3724 Annenskij

Discovery
- Discovered by: L. Zhuravleva
- Discovery site: Crimean Astrophysical Obs.
- Discovery date: 23 December 1979

Designations
- Named after: Innokenty Annensky (Russian poet)
- Alternative designations: 1979 YN_{8} · 1933 XB 1955 QQ · 1965 YM 1969 RF_{2} · 1974 VM_{2} 1980 AE · 1985 DF_{1}
- Minor planet category: main-belt · (middle) Gefion

Orbital characteristics
- Epoch 23 March 2018 (JD 2458200.5)
- Uncertainty parameter 0
- Observation arc: 84.28 yr (30,783 d)
- Aphelion: 3.2198 AU
- Perihelion: 2.3123 AU
- Semi-major axis: 2.7660 AU
- Eccentricity: 0.1640
- Orbital period (sidereal): 4.60 yr (1,680 d)
- Mean anomaly: 176.15°
- Mean motion: 0° 12^{m} 51.48^{s} / day
- Inclination: 7.7351°
- Longitude of ascending node: 269.19°
- Argument of perihelion: 117.85°

Physical characteristics
- Mean diameter: 12.09±2.86 km 13.55±0.37 km 13.74±0.47 km 14.15±1.3 km 15.229±0.114 km 15.386±0.248 km
- Synodic rotation period: 3.969±0.001 h 3.974±0.002 h
- Geometric albedo: 0.1744±0.0145 0.19±0.09 0.2021 (derived) 0.2022±0.043 0.227±0.013 0.235±0.028
- Spectral type: S (family-based)
- Absolute magnitude (H): 11.47±0.33 11.50 11.60 12.00

= 3724 Annenskij =

Asteroid

3724 Annenskij, provisional designation , is a stony Gefionian asteroid from the central regions of the asteroid belt, approximately 14 km in diameter. It was discovered on 23 December 1979, by Soviet astronomer Lyudmila Zhuravleva at the Crimean Astrophysical Observatory in Nauchnij, on the Crimean peninsula. The S-type asteroid has a rotation period of 3.97 hours. It was named for Russian poet Innokenty Annensky.

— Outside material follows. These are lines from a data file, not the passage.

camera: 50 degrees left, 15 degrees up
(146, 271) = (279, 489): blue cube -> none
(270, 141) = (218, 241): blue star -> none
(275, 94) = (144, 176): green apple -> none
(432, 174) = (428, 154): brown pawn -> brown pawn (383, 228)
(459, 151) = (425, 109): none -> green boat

== Orbit and classification ==

Annenskij is a member of the Gefion family (516), a large asteroid family in the intermediate asteroid belt, named after 1272 Gefion. It is also known as the Ceres or Minerva family.

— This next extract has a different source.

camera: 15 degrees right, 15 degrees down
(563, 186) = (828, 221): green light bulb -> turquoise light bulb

It orbits the Sun in the central main-belt at a distance of 2.3–3.2 AU once every 4 years and 7 months (1,680 days; semi-major axis of 2.77 AU). Its orbit has an eccentricity of 0.16 and an inclination of 8° with respect to the ecliptic. The body's observation arc begins with its first observation as at Heidelberg Observatory in December 1933, or 46 years prior to its official discovery observation at Nauchnij.

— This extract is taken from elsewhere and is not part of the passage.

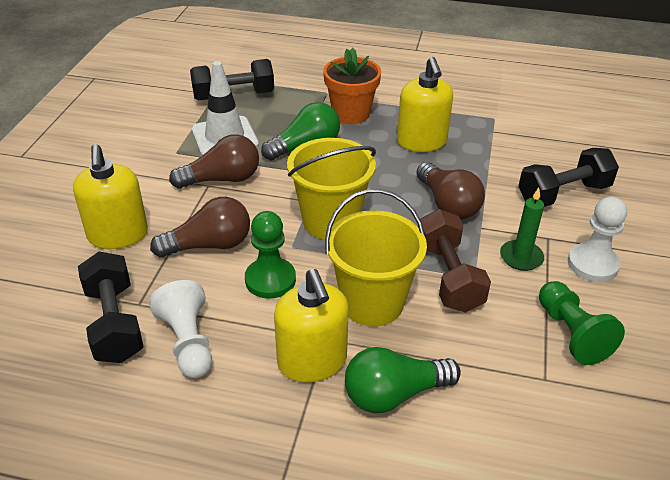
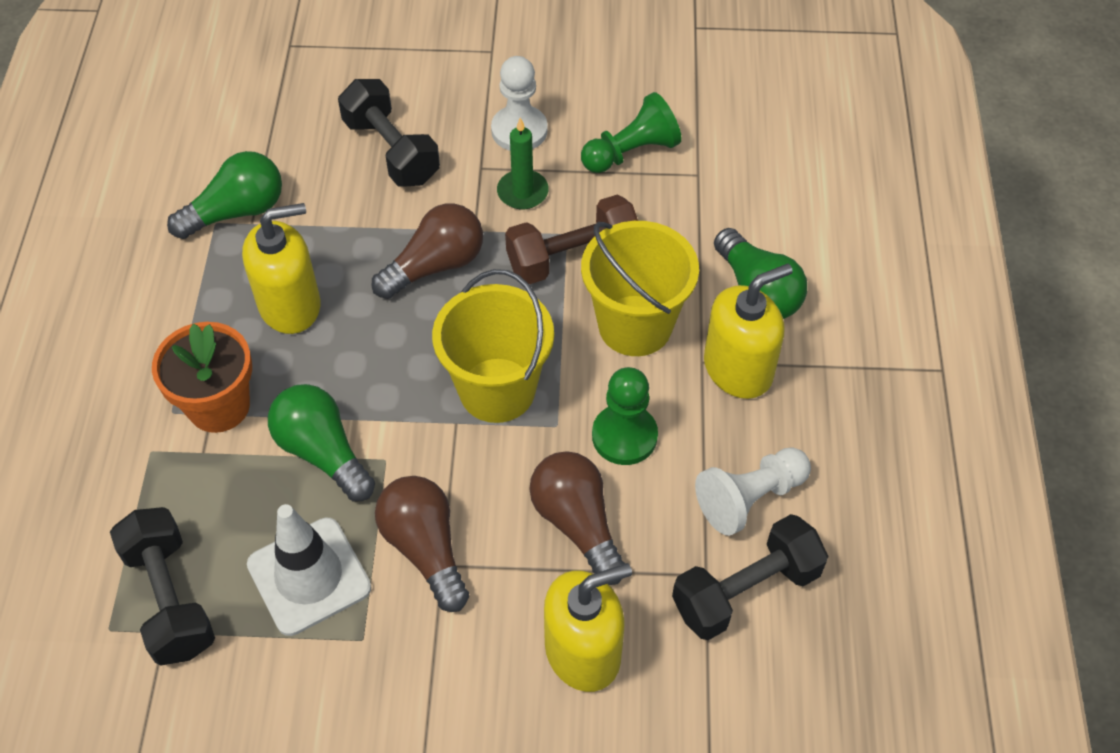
camera: 100 degrees left, 15 degrees up
(503, 126) = (237, 212): none -> green light bulb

== Physical characteristics ==

Based on its classification into the Gefion family, Annenskij is a stony S-type asteroid.

=== Rotation period ===

Two rotational lightcurves of Annenskij were obtained from photometric observations by Italian and French amateur astronomers Silvano Casulli, Laurent Bernasconi and Cyril Cavadore . Lightcurve analysis gave a rotation period of 3.969 and 3.974 hours with a brightness amplitude of 0.30 and 0.28 magnitude (U=3-/3).

=== Diameter and albedo ===

According to the surveys carried out by the Infrared Astronomical Satellite IRAS, the Japanese Akari satellite and the NEOWISE mission of NASA's Wide-field Infrared Survey Explorer, Annenskij measures between 12.09 and 15.386 kilometers in diameter and its surface has an albedo between 0.1744 and 0.235.

The Collaborative Asteroid Lightcurve Link derives an albedo of 0.2021 and a diameter of 14.15 kilometers based on an absolute magnitude of 11.6.

== Naming ==

This minor planet was named after Russian poet and writer Innokenty Annensky (1855–1909). The official naming citation was published by the Minor Planet Center on 4 June 1993 (M.P.C. 22246) with a correction on Annensky's date of death published on 4 February 1996 (M.P.C. 26439).